Pas une rose de carte postale: une rose vivante, fraîche de feuillage, acidulée de baies, sur un sillage boisé et doux.

La Colle Noire de Dior est construit autour de la rose de mai — ni opulente, ni poudrée, ni volontairement sucrée. Ici, elle respire librement: une fraîcheur citronnée très fine à l’ouverture, la verdeur froide du muguet, puis la transparence humide de la pivoine. C’est une rose non pas dans un vase, mais dans l’air, parmi les tiges, avec la fraîcheur du matin sur les pétales. Très vite, une ombre fruitée plus sombre entre dans le cœur floral. Le cassis apporte de l’astringence et une légère densité, la framboise n’apporte pas une douceur de dessert mais un jus tendre de baie, et la pêche une nuance veloutée à peine perceptible. Les épices ne passent jamais devant, mais elles maintiennent l’ensemble en tension: sans elles, la rose serait plus souple; avec elles, elle devient plus sûre, plus sèche, un peu plus profonde. Dans le fond, le parfum se rapproche de la peau. Le musc blanc lisse les contours, l’ambre ajoute une chaleur calme, et le santal une densité boisée crémeuse.
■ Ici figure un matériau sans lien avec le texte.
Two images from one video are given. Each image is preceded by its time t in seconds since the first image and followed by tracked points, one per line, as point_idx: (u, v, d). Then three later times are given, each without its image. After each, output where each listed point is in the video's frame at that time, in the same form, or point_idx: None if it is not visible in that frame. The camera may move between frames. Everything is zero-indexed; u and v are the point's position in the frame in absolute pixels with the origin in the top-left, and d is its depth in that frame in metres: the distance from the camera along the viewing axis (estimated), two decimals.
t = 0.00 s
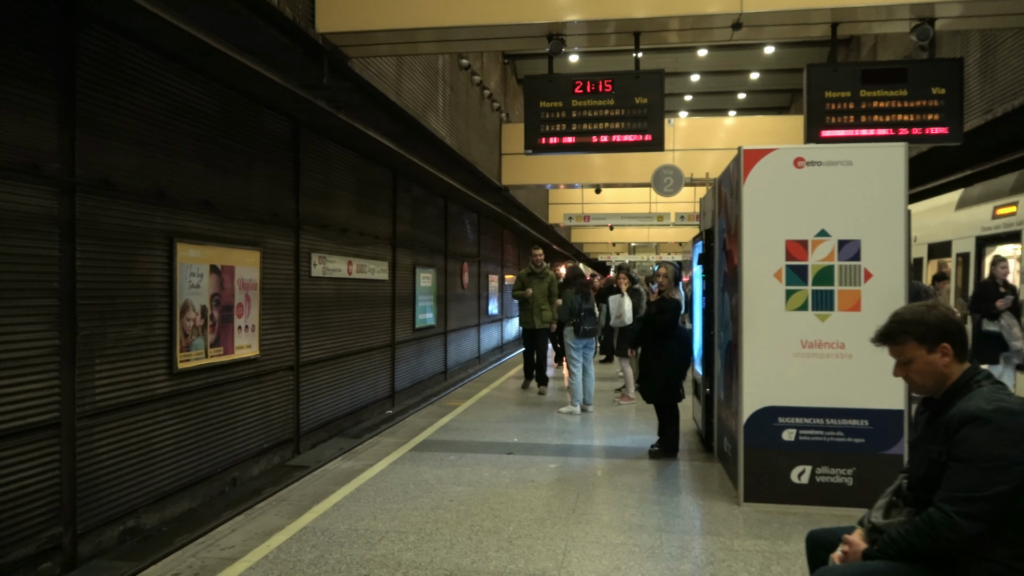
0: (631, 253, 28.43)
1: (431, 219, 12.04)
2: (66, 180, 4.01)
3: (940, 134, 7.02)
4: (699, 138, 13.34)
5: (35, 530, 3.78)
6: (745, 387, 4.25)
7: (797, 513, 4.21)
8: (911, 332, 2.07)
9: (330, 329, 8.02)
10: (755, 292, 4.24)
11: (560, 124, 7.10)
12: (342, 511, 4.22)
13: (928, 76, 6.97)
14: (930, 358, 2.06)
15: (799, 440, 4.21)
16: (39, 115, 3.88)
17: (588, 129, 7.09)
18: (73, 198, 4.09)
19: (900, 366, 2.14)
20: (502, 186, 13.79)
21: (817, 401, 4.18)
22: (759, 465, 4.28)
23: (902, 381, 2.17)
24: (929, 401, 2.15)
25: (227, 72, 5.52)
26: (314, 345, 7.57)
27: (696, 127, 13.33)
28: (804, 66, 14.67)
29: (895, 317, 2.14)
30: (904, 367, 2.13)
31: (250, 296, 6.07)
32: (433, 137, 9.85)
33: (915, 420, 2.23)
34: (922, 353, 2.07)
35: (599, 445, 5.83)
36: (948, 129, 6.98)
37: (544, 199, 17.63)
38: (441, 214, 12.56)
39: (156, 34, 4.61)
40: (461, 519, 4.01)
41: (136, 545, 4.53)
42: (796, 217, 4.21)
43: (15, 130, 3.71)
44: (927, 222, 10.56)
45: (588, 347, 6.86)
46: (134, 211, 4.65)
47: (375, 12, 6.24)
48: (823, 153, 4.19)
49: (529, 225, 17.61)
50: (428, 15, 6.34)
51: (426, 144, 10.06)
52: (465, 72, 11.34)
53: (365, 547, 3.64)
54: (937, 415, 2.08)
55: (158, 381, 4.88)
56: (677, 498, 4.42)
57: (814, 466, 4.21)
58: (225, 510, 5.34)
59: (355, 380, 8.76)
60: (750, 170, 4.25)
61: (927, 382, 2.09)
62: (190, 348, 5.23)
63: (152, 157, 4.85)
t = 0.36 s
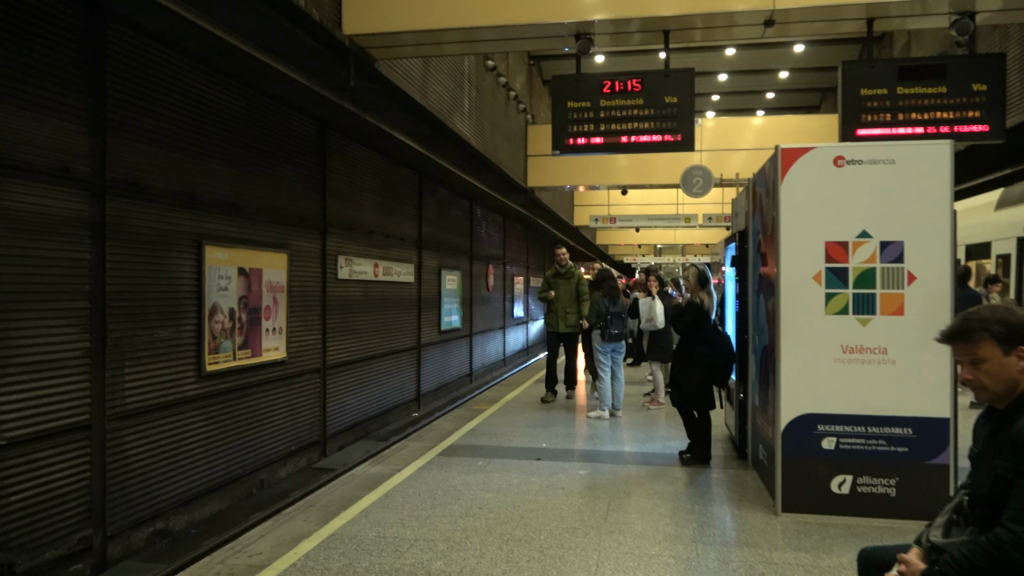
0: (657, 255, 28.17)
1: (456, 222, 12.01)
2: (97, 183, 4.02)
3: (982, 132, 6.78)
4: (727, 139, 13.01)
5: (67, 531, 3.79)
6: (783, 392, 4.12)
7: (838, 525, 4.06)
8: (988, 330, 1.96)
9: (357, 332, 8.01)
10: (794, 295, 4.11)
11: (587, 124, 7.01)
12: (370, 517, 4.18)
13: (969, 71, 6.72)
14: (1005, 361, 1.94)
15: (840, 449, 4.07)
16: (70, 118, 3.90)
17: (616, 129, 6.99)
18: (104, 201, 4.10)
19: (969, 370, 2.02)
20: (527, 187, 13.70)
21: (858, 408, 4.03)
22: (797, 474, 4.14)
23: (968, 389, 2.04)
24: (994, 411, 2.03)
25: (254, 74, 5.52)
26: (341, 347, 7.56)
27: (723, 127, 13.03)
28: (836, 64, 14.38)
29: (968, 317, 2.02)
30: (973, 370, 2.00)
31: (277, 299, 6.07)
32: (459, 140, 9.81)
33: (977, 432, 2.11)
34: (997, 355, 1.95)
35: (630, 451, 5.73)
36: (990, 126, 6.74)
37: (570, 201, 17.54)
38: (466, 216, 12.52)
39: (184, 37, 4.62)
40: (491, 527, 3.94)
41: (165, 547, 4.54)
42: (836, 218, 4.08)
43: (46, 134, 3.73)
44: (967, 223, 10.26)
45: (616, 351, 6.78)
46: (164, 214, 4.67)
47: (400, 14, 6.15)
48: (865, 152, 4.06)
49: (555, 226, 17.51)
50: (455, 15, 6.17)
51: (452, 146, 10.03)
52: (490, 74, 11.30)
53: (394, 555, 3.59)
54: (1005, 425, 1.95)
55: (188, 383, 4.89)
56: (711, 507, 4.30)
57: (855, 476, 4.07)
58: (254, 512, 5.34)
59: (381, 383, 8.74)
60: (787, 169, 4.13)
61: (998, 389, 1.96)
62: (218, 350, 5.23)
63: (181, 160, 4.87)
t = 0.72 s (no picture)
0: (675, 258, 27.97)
1: (474, 225, 12.00)
2: (121, 187, 4.03)
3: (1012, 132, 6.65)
4: (746, 141, 12.79)
5: (90, 533, 3.80)
6: (812, 397, 4.05)
7: (869, 533, 3.97)
8: None
9: (376, 335, 8.02)
10: (823, 297, 4.04)
11: (609, 126, 6.96)
12: (393, 522, 4.16)
13: (999, 71, 6.58)
14: None
15: (871, 455, 3.99)
16: (94, 122, 3.91)
17: (638, 131, 6.95)
18: (126, 204, 4.11)
19: None
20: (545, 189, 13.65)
21: (889, 414, 3.95)
22: (826, 480, 4.06)
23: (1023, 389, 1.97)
24: None
25: (275, 78, 5.53)
26: (360, 350, 7.57)
27: (742, 129, 12.80)
28: (857, 65, 14.23)
29: None
30: None
31: (297, 302, 6.08)
32: (478, 143, 9.80)
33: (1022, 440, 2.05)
34: None
35: (651, 456, 5.65)
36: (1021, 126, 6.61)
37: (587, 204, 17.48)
38: (484, 219, 12.51)
39: (207, 41, 4.64)
40: (514, 532, 3.90)
41: (186, 549, 4.55)
42: (865, 220, 4.00)
43: (72, 138, 3.75)
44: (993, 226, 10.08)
45: (637, 354, 6.73)
46: (186, 217, 4.69)
47: (419, 16, 6.12)
48: (896, 152, 3.98)
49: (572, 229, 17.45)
50: (476, 18, 6.13)
51: (471, 149, 10.02)
52: (509, 77, 11.29)
53: (418, 561, 3.56)
54: None
55: (208, 386, 4.90)
56: (738, 514, 4.23)
57: (886, 483, 3.98)
58: (274, 515, 5.34)
59: (399, 386, 8.73)
60: (816, 170, 4.06)
61: None
62: (239, 353, 5.24)
63: (203, 164, 4.88)
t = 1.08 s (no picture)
0: (694, 258, 27.80)
1: (494, 226, 12.01)
2: (147, 191, 4.07)
3: None
4: (766, 140, 12.64)
5: (119, 534, 3.83)
6: (842, 399, 3.99)
7: (903, 537, 3.91)
8: None
9: (397, 337, 8.04)
10: (853, 298, 3.99)
11: (631, 126, 6.94)
12: (420, 524, 4.16)
13: None
14: None
15: (904, 458, 3.92)
16: (121, 128, 3.95)
17: (661, 131, 6.92)
18: (152, 208, 4.15)
19: None
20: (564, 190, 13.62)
21: (922, 415, 3.88)
22: (858, 483, 4.00)
23: None
24: None
25: (298, 81, 5.56)
26: (381, 351, 7.60)
27: (762, 128, 12.64)
28: (879, 62, 14.07)
29: None
30: None
31: (319, 304, 6.11)
32: (497, 145, 9.80)
33: None
34: None
35: (676, 458, 5.60)
36: None
37: (606, 204, 17.43)
38: (503, 220, 12.51)
39: (230, 45, 4.67)
40: (542, 535, 3.89)
41: (212, 550, 4.58)
42: (897, 218, 3.94)
43: (100, 144, 3.79)
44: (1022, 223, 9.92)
45: (662, 355, 6.72)
46: (211, 221, 4.73)
47: (438, 18, 6.08)
48: (928, 149, 3.92)
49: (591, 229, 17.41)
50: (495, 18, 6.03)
51: (490, 151, 10.03)
52: (528, 78, 11.29)
53: (446, 564, 3.55)
54: None
55: (233, 388, 4.93)
56: (767, 517, 4.18)
57: (920, 486, 3.91)
58: (298, 516, 5.37)
59: (421, 387, 8.75)
60: (846, 169, 4.01)
61: None
62: (263, 355, 5.28)
63: (227, 168, 4.93)
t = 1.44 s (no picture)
0: (718, 258, 27.56)
1: (517, 226, 12.02)
2: (176, 192, 4.13)
3: None
4: (790, 139, 12.50)
5: (148, 530, 3.90)
6: (874, 401, 3.94)
7: (937, 541, 3.84)
8: None
9: (421, 337, 8.08)
10: (885, 298, 3.92)
11: (656, 125, 6.91)
12: (447, 524, 4.18)
13: None
14: None
15: (938, 461, 3.86)
16: (152, 130, 4.02)
17: (687, 130, 6.87)
18: (181, 209, 4.21)
19: None
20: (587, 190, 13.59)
21: (957, 418, 3.81)
22: (890, 486, 3.94)
23: None
24: None
25: (323, 83, 5.62)
26: (406, 351, 7.64)
27: (788, 126, 12.49)
28: (909, 58, 13.85)
29: None
30: None
31: (345, 304, 6.17)
32: (521, 146, 9.82)
33: None
34: None
35: (704, 459, 5.55)
36: None
37: (629, 204, 17.36)
38: (527, 220, 12.52)
39: (259, 48, 4.73)
40: (569, 536, 3.89)
41: (240, 547, 4.65)
42: (932, 217, 3.88)
43: (132, 147, 3.87)
44: None
45: (690, 356, 6.70)
46: (240, 222, 4.80)
47: (461, 19, 6.08)
48: (964, 147, 3.85)
49: (614, 229, 17.35)
50: (518, 17, 6.00)
51: (515, 151, 10.04)
52: (551, 78, 11.29)
53: (474, 563, 3.56)
54: None
55: (260, 387, 4.99)
56: (797, 519, 4.13)
57: (954, 489, 3.84)
58: (324, 514, 5.42)
59: (445, 387, 8.79)
60: (879, 167, 3.95)
61: None
62: (290, 354, 5.34)
63: (255, 169, 5.00)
L’héliotrope apporte une douceur presque charnelle, amandée et poudrée, tandis que l’oud reste ici mesuré: il ne fume pas, n’assombrit pas, mais teinte la composition de l’intérieur, lui donnant de l’ombre et de la tenue. Lancé en 2016 par François Demachy, ce parfum séduit justement par son sens de la mesure. Rose, baies, bois, musc — aucune facette ne cherche à couvrir l’autre. Il ne réclame pas l’attention, il la retient par sa texture: une fleur fraîche, un fond chaud, et entre les deux un demi-jour de fruits. Si vous avez envie de sentir une rose non décorative mais vivante et profonde, il suffit de vous approcher de La Colle Noire.